Now known across India and Nepal for their sweet delights, The Belgian Waffle Co., had their share
of challenges to make their mark in the Quick Service Restaurant (QSR) industry. Operating on a franchise-based model in multiple locations, their portfolio of products includes a range of consumables that are available across online and offline channels around the country. So we asked Mr. Vishwesh
J. Nair, Head of Strategy, Operations, and Supply Chain, The Belgian Waffle Co. about managing the supply chain ops at one of India’s most loved brands. Read on for details about the brand’s perspective
on running a modern-day franchisee supply chain model.
Can you share some strategies or approaches you use to manage inventory effectively during peak seasons, especially when there might be fluctuations in demand for specific waffle products?
Data-driven demand forecasting is the cornerstone of our business. To do this effectively, you need to have a good understanding of your historical data, including customer demand, marketing efforts, social media presence, and supply chain. New-age brands like ours rely heavily on social media data to track demand. When we launch a new product or campaign, we monitor the number of likes, hits, and shares on social media. This data helps our supply chain team to adjust production levels and ensure that we have enough inventory on hand to meet demand.

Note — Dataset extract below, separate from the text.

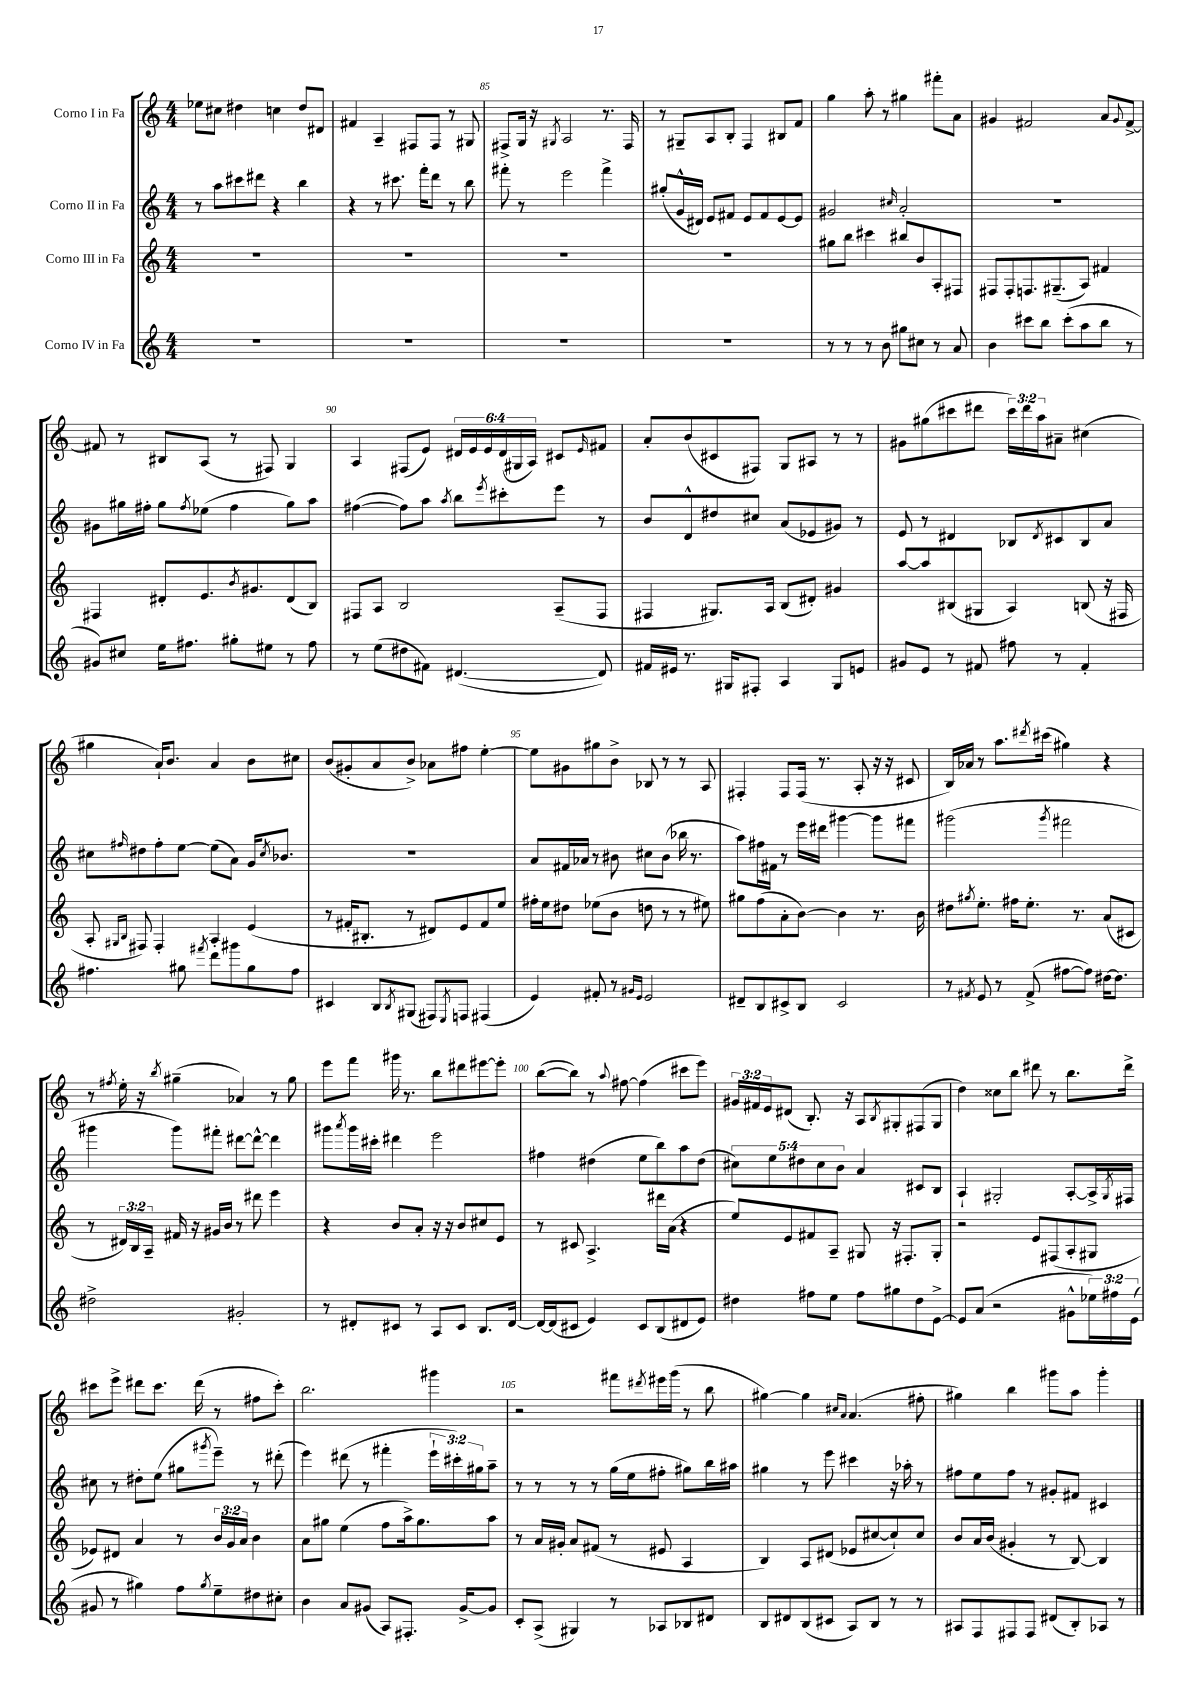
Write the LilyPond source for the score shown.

It’s also important to have a good understanding of your safety stock levels. This is the amount of inventory that you keep on hand in case of unexpected demand spikes. By tracking your safety stock levels, you can avoid running out of stock and disappointing your customers.
In today’s fast-paced world, it’s more important than ever to be able to predict your market and sales. By tracking your data and making informed decisions, you can avoid last-minute surprises and ensure that your business is always prepared for the future.
With multiple stores in different countries, how do you optimize logistics and distribution to maintain a seamless supply chain, ensuring all stores have sufficient stock while minimizing excess inventory?
As a company, we operate in 28 states of India and Nepal. We use real-time stock monitoring to avoid last-minute surprises and to gauge when stocks are running low. This helps us be proactive and not reactive, which can save us money and time. We also have a hub-and-spoke distribution model that helps us reduce lead times and delivery times. This is a post-COVID strategy that helps us mitigate large-scale disruptions.
We have opened strategic locations that cater to multiple cities or one large city, in addition to a central warehouse that keeps a certain amount of stock. This ensures smooth supply chains for our multiple-store model.
What challenges do you typically encounter in supply chain management, and how do you overcome them?
The biggest challenge I see is demand volatility. Consumers are unpredictable, so it’s difficult to know what they’ll like. That’s why social media marketing is so important. If an influencer posts about a product, sales can spike even if our marketing team hasn’t done anything. We need to be prepared for this by working closely with our front-end teams.
In addition, supply chains need to monitor social media trends to understand what’s happening in the market. This information can help us make better decisions about what to produce and how to price our products.
Finally, we need to be prepared for unexpected events, such as trade restrictions or natural disasters. We can do this by having a strong supply chain and working with reliable partners. By addressing these challenges, we can ensure that our company remains successful in the years to come.